* _TASK DESCRIPTION_:
From the data below, repeat everything exactly except the images.

── DATASET EXTRACT

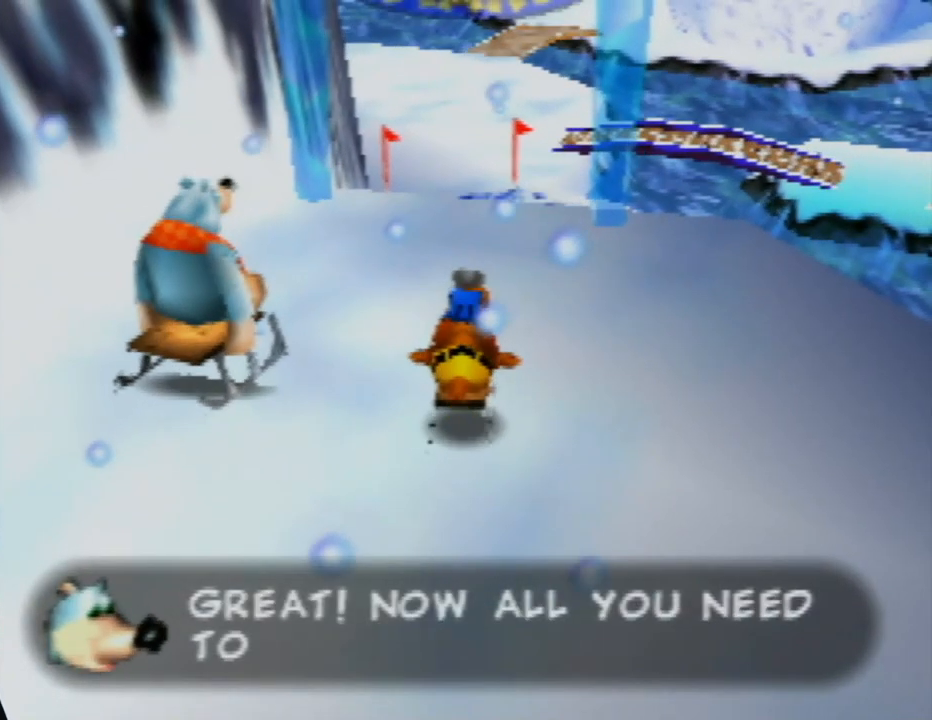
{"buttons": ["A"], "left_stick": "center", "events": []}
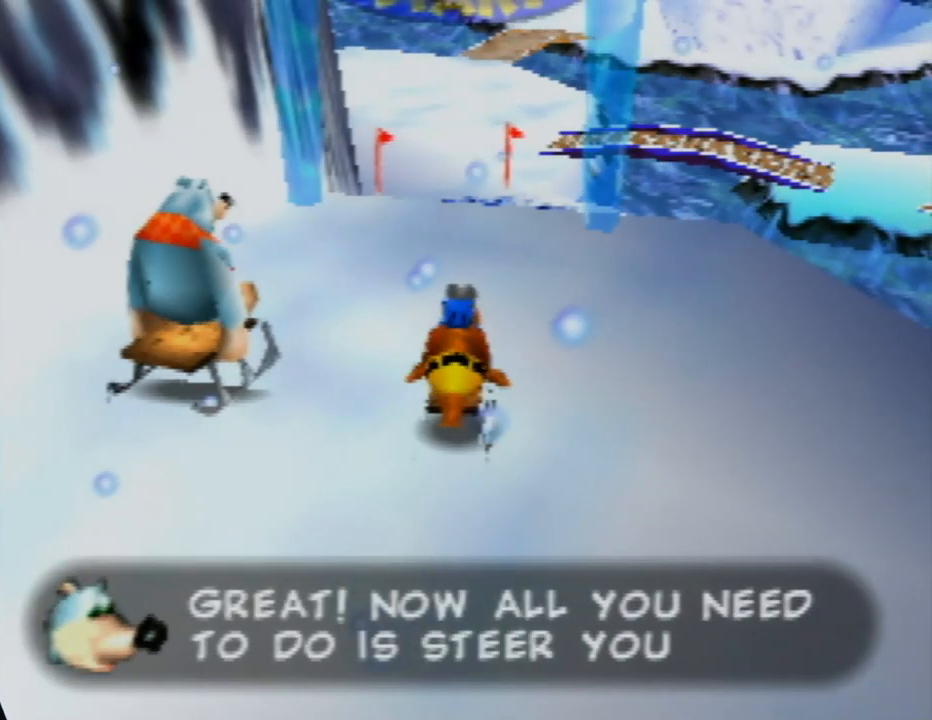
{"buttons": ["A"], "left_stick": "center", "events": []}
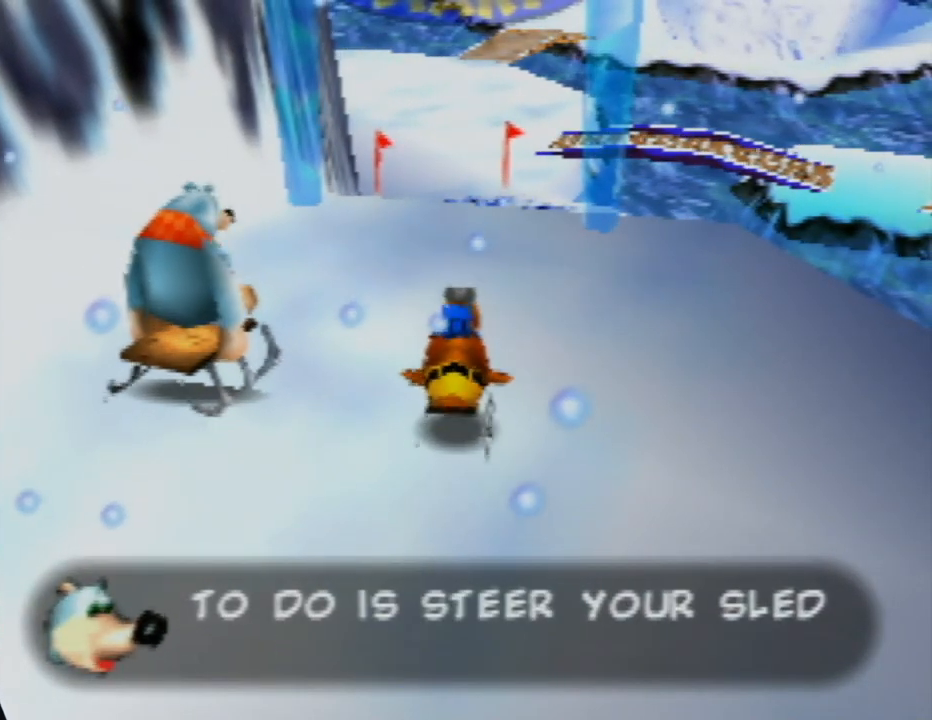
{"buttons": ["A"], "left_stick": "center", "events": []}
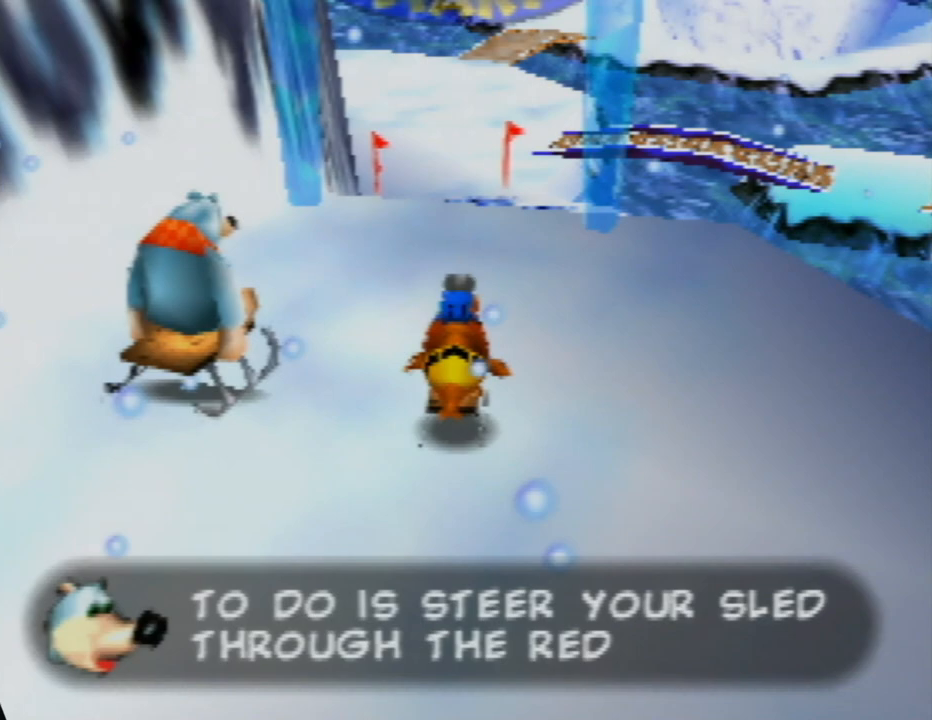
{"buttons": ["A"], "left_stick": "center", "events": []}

────

* _EXERCISE OUTPUT_:
{"buttons": ["A"], "left_stick": "center", "events": []}
{"buttons": ["A"], "left_stick": "center", "events": []}
{"buttons": ["A"], "left_stick": "center", "events": []}
{"buttons": ["A"], "left_stick": "center", "events": []}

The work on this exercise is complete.